Imperfection and tangential edge constraint sensitivities of thermomechanical nonlinear response of pressure-loaded carbon nanotube-reinforced composite cylindrical panels

Abstract

Initial geometrical imperfection and elasticity of tangential edge constraints are inherent in real structures in general and composite cylindrical panels in particular. This paper investigates the nonlinear response of functionally graded nanocomposite cylindrical panels reinforced by single-walled carbon nanotubes (SWCNTs), exposed to thermal environments and subjected to uniform external pressure. The material properties of functionally graded carbon nanotube-reinforced composites (FG-CNTRC) are assumed to be temperature dependent, graded in the thickness direction, and are estimated by the extended rule of mixture through a micromechanical model. The governing equations are based on classical shell theory taking von Karman–Donnell nonlinearity, initial geometrical imperfection and tangential constraints of boundary edges into consideration. Approximate solutions of deflection and stress functions are assumed to satisfy simply supported boundary conditions, and the Galerkin method is applied to obtain closed-form expressions of load–deflection relations.
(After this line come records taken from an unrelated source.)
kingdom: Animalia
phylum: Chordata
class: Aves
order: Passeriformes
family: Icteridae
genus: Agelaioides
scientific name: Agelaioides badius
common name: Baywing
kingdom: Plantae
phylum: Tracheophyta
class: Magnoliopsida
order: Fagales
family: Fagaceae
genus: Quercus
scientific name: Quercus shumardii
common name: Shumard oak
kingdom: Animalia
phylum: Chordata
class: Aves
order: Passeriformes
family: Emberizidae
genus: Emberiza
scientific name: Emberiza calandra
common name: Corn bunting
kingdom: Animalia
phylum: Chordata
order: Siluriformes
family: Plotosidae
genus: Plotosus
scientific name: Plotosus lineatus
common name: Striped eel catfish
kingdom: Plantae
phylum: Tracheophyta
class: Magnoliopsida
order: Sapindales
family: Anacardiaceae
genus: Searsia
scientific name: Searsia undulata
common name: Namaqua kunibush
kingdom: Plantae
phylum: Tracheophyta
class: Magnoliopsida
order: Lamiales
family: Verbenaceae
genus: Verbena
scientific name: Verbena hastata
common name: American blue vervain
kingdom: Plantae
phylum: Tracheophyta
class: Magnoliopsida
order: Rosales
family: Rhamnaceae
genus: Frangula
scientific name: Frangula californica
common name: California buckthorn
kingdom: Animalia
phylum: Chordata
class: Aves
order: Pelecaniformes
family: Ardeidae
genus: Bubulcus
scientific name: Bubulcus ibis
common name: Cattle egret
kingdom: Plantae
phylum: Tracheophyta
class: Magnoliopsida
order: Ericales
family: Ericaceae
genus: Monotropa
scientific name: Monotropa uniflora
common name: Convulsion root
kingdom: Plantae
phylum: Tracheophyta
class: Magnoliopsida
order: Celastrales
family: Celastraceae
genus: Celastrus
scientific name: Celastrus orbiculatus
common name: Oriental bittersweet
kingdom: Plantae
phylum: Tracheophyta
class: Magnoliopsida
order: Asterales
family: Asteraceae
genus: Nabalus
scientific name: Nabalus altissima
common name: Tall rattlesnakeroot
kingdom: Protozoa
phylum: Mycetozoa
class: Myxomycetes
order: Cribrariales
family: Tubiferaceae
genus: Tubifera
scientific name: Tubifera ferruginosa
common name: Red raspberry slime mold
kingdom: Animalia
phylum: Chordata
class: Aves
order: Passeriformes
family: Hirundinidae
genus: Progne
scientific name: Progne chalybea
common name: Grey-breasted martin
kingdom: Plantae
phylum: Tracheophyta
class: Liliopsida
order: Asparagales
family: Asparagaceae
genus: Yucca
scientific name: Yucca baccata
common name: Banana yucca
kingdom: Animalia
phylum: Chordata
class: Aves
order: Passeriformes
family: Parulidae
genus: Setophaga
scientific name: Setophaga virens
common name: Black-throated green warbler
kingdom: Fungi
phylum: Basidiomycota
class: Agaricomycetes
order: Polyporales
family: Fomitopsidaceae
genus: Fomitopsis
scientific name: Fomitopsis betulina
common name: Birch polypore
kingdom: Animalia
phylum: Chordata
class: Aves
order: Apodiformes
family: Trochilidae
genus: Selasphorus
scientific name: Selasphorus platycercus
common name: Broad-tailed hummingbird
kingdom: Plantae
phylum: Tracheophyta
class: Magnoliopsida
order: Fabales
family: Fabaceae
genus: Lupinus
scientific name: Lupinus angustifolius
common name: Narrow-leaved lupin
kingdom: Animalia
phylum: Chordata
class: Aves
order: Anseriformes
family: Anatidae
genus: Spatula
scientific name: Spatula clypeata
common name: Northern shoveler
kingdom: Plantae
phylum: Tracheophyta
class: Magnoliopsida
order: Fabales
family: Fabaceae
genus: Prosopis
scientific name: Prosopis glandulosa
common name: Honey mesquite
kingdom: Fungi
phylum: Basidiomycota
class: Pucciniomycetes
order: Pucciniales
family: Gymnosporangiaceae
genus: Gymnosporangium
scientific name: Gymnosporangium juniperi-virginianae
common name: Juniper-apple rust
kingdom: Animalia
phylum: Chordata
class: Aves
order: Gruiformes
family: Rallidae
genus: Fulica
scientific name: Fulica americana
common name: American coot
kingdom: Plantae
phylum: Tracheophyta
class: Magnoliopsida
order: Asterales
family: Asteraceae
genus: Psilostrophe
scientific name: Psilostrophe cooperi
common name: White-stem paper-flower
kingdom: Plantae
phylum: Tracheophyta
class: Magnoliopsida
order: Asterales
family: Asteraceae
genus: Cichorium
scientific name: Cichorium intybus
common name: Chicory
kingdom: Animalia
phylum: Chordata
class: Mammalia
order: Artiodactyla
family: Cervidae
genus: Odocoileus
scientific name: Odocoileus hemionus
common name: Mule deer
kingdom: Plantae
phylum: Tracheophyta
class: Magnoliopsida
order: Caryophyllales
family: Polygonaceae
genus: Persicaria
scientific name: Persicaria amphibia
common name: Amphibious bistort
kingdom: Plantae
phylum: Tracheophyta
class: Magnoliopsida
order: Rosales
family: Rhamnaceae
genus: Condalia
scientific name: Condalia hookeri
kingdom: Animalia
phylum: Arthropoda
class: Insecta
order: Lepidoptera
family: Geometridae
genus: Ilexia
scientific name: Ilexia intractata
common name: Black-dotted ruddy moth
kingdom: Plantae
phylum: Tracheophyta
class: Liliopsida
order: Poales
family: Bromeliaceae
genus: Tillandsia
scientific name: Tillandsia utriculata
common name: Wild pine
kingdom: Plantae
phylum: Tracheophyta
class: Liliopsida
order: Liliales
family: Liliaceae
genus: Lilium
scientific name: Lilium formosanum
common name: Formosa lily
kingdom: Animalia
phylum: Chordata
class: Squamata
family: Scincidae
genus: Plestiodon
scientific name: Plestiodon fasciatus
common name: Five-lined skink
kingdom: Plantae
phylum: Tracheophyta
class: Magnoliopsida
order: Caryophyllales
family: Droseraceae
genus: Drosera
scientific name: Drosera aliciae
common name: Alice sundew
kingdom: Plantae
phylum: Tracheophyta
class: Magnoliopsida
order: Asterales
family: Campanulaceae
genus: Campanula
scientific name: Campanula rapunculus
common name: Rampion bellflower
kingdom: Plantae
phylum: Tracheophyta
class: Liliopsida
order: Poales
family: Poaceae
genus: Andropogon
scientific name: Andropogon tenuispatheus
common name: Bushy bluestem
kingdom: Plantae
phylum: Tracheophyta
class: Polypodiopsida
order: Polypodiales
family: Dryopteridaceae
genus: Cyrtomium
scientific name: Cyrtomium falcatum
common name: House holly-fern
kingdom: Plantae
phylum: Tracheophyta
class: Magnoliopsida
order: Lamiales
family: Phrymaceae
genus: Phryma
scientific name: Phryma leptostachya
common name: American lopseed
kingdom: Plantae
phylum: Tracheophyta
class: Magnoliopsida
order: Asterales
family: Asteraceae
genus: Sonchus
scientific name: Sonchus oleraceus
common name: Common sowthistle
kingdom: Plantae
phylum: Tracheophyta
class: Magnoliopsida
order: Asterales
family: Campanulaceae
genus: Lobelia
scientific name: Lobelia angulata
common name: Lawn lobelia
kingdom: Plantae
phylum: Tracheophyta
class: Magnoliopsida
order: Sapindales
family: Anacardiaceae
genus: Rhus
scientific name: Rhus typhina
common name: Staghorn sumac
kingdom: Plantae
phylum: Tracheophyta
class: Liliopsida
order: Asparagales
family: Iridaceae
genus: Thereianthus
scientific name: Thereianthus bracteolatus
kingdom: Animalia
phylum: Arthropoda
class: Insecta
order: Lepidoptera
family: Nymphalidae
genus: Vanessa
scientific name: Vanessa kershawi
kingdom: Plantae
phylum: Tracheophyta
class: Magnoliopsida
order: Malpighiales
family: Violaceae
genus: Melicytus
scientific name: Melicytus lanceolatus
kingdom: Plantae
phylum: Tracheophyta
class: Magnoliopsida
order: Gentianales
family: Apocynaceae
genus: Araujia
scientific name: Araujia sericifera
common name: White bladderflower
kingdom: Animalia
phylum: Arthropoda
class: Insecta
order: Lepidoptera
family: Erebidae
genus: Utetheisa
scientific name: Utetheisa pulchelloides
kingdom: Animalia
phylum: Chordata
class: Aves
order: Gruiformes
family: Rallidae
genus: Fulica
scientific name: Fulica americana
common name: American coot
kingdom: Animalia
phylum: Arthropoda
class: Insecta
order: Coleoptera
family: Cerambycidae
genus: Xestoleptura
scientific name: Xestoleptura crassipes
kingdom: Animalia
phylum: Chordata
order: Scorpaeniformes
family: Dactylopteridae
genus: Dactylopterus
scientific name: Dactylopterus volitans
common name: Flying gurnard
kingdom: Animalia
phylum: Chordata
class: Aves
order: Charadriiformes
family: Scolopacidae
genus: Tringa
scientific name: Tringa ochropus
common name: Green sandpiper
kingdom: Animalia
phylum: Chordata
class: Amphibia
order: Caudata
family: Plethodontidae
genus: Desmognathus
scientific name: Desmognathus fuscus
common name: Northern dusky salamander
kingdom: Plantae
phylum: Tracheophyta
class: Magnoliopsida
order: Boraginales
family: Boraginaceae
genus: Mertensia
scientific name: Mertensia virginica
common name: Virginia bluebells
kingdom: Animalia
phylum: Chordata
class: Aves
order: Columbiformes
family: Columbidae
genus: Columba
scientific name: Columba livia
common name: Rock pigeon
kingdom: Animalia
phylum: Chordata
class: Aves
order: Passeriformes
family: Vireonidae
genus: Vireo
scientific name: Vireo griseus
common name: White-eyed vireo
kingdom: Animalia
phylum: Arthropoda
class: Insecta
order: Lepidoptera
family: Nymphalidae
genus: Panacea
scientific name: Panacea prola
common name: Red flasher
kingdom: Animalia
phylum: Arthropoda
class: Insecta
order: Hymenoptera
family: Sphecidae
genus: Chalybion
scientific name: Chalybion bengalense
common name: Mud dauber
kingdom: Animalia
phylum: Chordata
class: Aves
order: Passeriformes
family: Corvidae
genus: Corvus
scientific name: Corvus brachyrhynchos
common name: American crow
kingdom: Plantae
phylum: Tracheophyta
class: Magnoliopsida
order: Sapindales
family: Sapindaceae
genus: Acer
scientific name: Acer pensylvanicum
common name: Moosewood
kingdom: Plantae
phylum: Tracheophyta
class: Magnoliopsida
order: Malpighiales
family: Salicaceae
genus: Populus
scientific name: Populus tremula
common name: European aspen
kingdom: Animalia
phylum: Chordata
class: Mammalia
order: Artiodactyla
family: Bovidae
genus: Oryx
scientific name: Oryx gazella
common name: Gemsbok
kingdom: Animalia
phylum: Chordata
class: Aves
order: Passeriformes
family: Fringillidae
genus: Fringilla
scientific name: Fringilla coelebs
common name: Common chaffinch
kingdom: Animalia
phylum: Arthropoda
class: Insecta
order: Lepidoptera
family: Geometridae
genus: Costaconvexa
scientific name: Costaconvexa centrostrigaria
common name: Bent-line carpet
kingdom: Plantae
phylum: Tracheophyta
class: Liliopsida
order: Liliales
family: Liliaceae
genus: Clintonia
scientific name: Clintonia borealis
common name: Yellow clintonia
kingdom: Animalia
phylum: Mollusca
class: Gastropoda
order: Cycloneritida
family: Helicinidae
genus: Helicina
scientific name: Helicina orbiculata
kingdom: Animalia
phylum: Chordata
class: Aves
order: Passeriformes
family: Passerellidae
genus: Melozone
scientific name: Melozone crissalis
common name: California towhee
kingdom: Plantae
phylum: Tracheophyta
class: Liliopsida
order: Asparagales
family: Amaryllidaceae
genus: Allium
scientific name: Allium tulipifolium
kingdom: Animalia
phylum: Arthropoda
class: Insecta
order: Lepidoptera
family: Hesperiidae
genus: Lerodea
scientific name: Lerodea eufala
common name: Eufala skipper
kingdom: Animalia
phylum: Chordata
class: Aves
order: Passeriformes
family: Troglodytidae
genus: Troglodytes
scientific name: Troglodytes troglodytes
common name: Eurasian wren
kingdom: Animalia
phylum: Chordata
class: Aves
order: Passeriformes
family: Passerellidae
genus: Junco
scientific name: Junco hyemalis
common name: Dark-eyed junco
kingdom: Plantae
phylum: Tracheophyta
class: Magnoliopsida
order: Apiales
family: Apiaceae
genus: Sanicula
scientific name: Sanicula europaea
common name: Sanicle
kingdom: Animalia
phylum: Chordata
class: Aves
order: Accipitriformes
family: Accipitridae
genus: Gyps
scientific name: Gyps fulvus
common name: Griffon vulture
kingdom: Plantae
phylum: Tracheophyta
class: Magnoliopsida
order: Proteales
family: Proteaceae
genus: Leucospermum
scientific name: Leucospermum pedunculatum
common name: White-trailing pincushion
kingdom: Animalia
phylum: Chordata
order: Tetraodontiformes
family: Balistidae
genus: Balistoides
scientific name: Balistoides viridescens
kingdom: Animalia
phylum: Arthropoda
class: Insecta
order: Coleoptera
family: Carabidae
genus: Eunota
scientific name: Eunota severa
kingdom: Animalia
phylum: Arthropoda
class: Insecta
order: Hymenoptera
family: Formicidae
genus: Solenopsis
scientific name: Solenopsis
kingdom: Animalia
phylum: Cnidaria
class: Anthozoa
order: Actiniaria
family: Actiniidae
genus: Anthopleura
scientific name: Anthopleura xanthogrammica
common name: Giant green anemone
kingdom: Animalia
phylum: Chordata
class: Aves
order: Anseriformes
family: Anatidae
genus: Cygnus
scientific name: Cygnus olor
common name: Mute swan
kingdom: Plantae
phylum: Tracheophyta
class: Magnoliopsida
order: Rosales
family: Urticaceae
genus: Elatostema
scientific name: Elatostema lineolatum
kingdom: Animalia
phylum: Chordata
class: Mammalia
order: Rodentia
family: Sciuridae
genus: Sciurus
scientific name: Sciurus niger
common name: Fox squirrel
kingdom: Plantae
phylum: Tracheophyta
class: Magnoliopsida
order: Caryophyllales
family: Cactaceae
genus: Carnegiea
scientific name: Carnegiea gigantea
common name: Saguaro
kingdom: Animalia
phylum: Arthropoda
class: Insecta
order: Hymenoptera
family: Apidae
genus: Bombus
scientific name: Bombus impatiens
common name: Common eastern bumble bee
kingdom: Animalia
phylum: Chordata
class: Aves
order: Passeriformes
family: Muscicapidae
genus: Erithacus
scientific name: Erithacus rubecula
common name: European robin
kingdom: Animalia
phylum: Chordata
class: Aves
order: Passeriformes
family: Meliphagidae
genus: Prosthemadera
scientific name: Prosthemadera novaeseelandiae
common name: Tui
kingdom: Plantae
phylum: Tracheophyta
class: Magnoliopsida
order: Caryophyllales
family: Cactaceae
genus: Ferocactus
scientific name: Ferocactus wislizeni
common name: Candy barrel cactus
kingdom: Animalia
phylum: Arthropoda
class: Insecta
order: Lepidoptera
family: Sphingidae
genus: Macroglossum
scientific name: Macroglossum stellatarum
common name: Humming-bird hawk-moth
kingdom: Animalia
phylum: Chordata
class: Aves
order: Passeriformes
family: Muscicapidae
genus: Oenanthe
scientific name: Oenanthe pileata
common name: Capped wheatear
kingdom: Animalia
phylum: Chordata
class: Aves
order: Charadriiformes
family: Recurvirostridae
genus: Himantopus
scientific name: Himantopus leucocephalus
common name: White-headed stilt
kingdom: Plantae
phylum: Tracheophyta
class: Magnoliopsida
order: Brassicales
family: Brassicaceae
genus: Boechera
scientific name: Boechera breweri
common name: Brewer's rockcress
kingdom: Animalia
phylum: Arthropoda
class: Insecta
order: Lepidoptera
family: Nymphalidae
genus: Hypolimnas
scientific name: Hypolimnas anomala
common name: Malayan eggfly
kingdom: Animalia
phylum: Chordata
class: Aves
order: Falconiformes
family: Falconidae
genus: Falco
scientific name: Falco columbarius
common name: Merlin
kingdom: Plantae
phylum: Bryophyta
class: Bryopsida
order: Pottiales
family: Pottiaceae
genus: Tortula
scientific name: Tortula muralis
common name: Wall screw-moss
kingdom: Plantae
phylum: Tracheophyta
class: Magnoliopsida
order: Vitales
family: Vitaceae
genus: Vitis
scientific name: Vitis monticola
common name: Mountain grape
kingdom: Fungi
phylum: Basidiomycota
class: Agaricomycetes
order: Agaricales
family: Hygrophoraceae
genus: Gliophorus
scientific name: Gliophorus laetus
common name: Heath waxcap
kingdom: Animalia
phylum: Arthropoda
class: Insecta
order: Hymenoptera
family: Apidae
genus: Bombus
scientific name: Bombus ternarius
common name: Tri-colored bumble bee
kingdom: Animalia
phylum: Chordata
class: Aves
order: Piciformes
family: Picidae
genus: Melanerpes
An analysis of separate and simultaneous influences of carbon nanotube volume fraction and distribution types, geometrical parameters, varying degree of tangential edge constraints, thermal environments, geometrical imperfection and temperature dependence of material properties on the buckling behavior and load-carrying capacity of FG-CNTRC cylindrical panels results in interesting remarks and novelty of the present study.